Duke University Press, 1986
The letter from Jose Rodriguez Feo that prompted Stevens's poem was the third in a ten-year correspondence (1944-54) between the poet and the young Cuban, who quickly became Stevens's "most exciting correspondent." The two shared a Harvard education, both were anxious to see Stevens translated for a Cuban audience, and each had an enduring admiration for Santayana, whose awareness of the cultural tensions between the Northern and Southern hemispheres formed a basis for the protracted argument between Stevens as the practical, Protestant father and the passionate Rodriguez Feo. The Cuban's descriptions of his life at the Villa Olga, of his black-and-white cow Lucera and his mule Pompilio, delighted Stevens, as did his wide-ranging questions and pronouncements of literary matters.

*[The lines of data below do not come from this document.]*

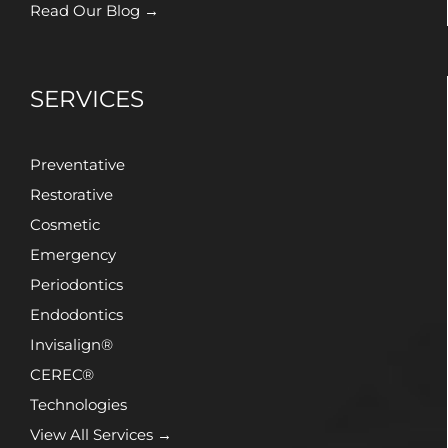
Read Our Blog →
SERVICES
Preventative
Restorative
Cosmetic
Emergency
Periodontics
Endodontics
Invisalign®
CEREC®
Technologies
View All Services →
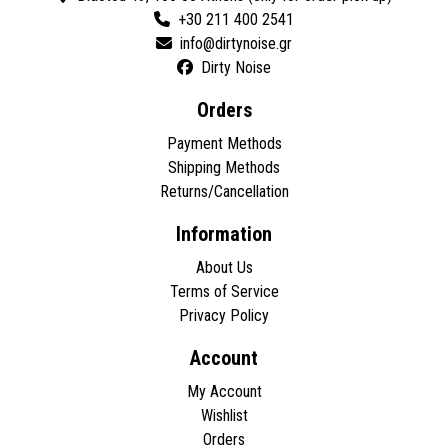
+30 211 400 2541
Dirty Noise
Orders
Payment Methods
Shipping Methods
Returns/Cancellation
Information
About Us
Terms of Service
Privacy Policy
Account
My Account
Wishlist
Orders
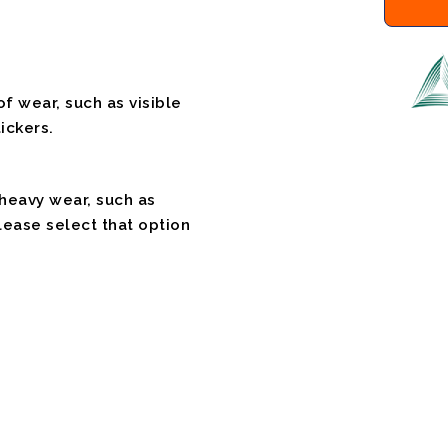
f wear, such as visible
ickers.
 heavy wear, such as
please select that option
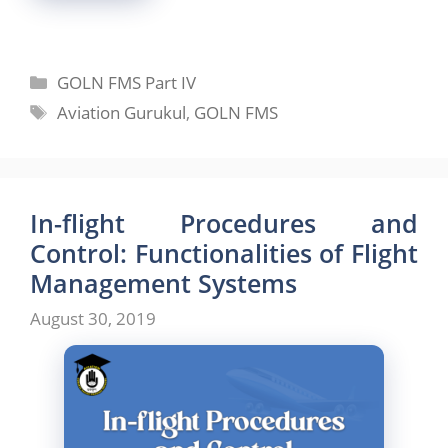
Categories
GOLN FMS Part IV
Tags
Aviation Gurukul
,
GOLN FMS
In-flight Procedures and
Control: Functionalities of Flight
Management Systems
August 30, 2019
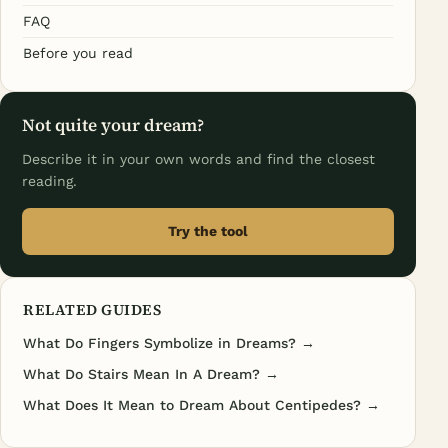
FAQ
Before you read
Not quite your dream?
Describe it in your own words and find the closest
reading.
Try the tool
RELATED GUIDES
What Do Fingers Symbolize in Dreams? →
What Do Stairs Mean In A Dream? →
What Does It Mean to Dream About Centipedes? →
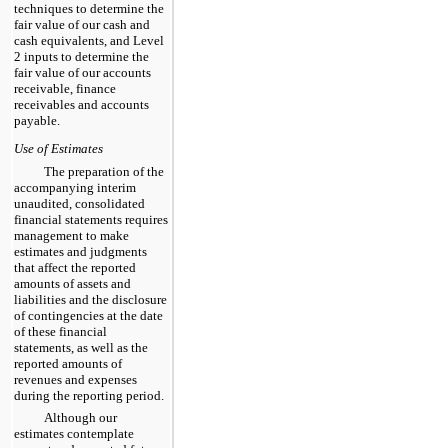
techniques to determine the
fair value of our cash and
cash equivalents, and Level
2 inputs to determine the
fair value of our accounts
receivable, finance
receivables and accounts
payable.
Use of Estimates
The preparation of the
accompanying interim
unaudited, consolidated
financial statements requires
management to make
estimates and judgments
that affect the reported
amounts of assets and
liabilities and the disclosure
of contingencies at the date
of these financial
statements, as well as the
reported amounts of
revenues and expenses
during the reporting period.
Although our
estimates contemplate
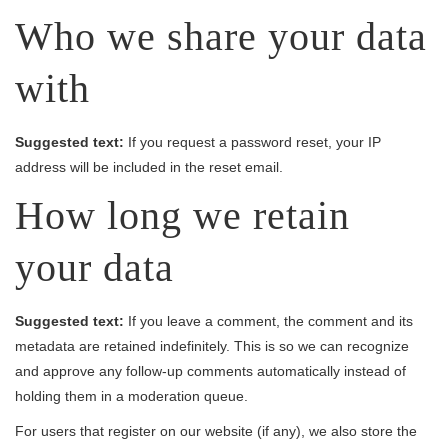
Who we share your data
with
Suggested text:
If you request a password reset, your IP
address will be included in the reset email.
How long we retain
your data
Suggested text:
If you leave a comment, the comment and its
metadata are retained indefinitely. This is so we can recognize
and approve any follow-up comments automatically instead of
holding them in a moderation queue.
For users that register on our website (if any), we also store the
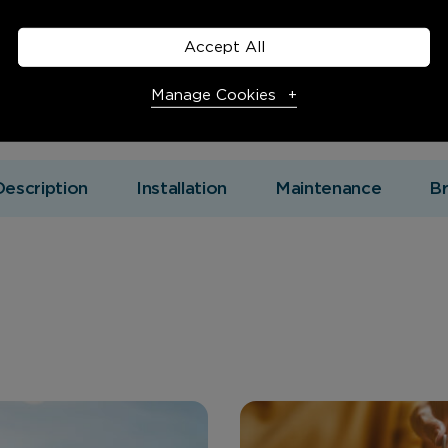
Accept All
Manage Cookies
Necessary Cookies
Required
Description
Installation
Maintenance
B
Necessary cookies enable core functionality. The website
cannot function properly without these cookies, and can
only be disabled by changing your browser preferences.
Analytical Cookies
These cookies help us to improve our website by providing
insights into how the site is being used.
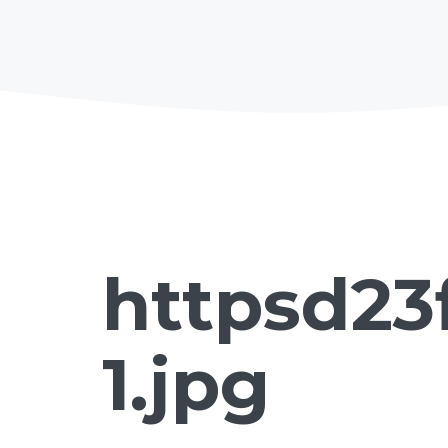
httpsd23
1.jpg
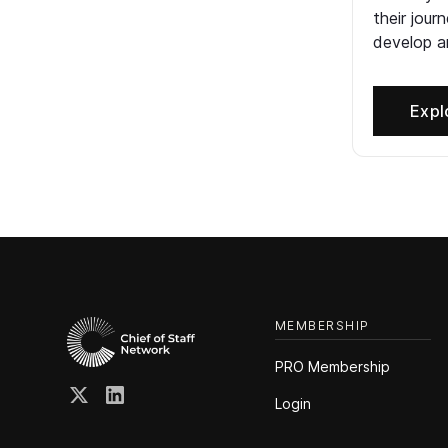
their jour
develop an
Expl
MEMBERSHIP
PRO Membership
Login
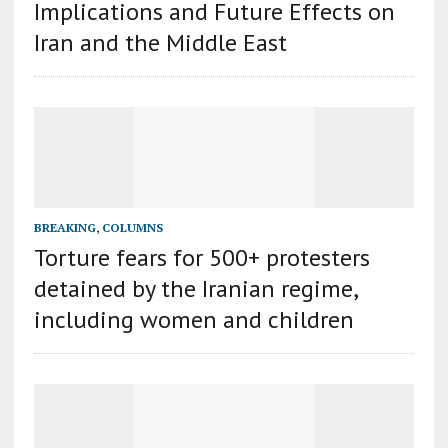
Implications and Future Effects on
Iran and the Middle East
BREAKING
,
COLUMNS
Torture fears for 500+ protesters
detained by the Iranian regime,
including women and children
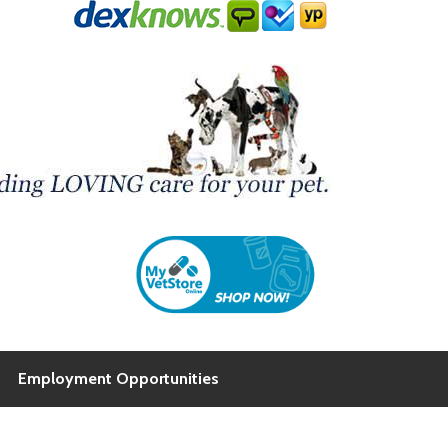
Employment Opportunities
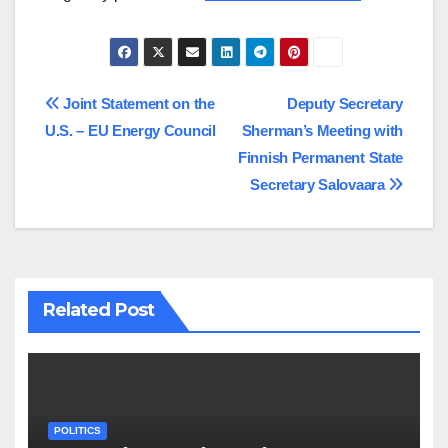
Post
Joint Statement on the
Deputy Secretary
U.S. – EU Energy Council
Sherman’s Meeting with
navigation
Finnish Permanent State
Secretary Salovaara
Related Post
POLITICS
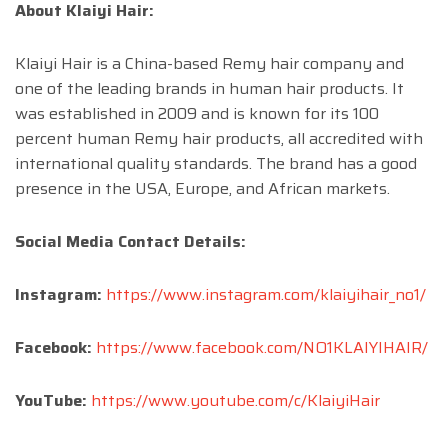
About Klaiyi Hair:
Klaiyi Hair is a China-based Remy hair company and
one of the leading brands in human hair products. It
was established in 2009 and is known for its 100
percent human Remy hair products, all accredited with
international quality standards. The brand has a good
presence in the USA, Europe, and African markets.
Social Media Contact Details:
Instagram:
https://www.instagram.com/klaiyihair_no1/
Facebook:
https://www.facebook.com/NO1KLAIYIHAIR/
YouTube:
https://www.youtube.com/c/KlaiyiHair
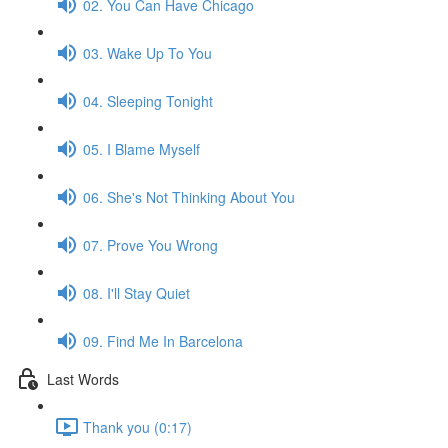
02. You Can Have Chicago
03. Wake Up To You
04. Sleeping Tonight
05. I Blame Myself
06. She's Not Thinking About You
07. Prove You Wrong
08. I'll Stay Quiet
09. Find Me In Barcelona
Last Words
Thank you (0:17)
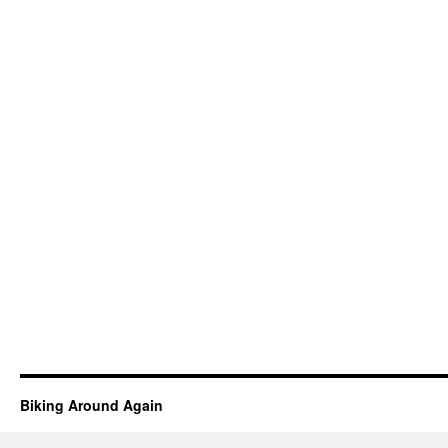
Biking Around Again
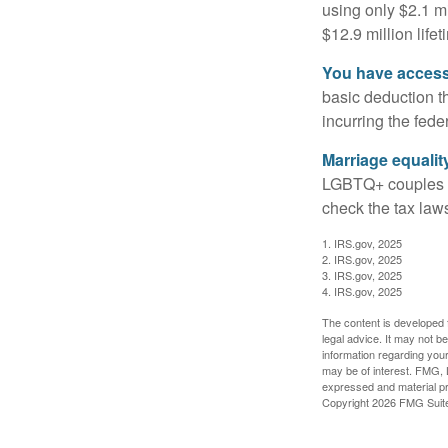
using only $2.1 mi
$12.9 million life
You have access 
basic deduction t
incurring the feder
Marriage equalit
LGBTQ+ couples pr
check the tax laws
1. IRS.gov, 2025
2. IRS.gov, 2025
3. IRS.gov, 2025
4. IRS.gov, 2025
The content is developed f
legal advice. It may not b
information regarding your
may be of interest. FMG, L
expressed and material pro
Copyright
2026 FMG Suit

Unaware of the well-known Stevens reticence, Rodriguz Feo elicited a more informal, playful response than Stevens's other correspondents. Formal salutations soon gave way to "Dear Antillean," "Dear Wallachio."

Coyle and Filreis present the entire extant correspondence between the two men. The fifty-one Rodriguez Feo letters and ten of the numerous Stevens letters are printed here for the first time, and the exchange between the two is unusually complete. The work includes a critical introduction and complete annotation of the letters.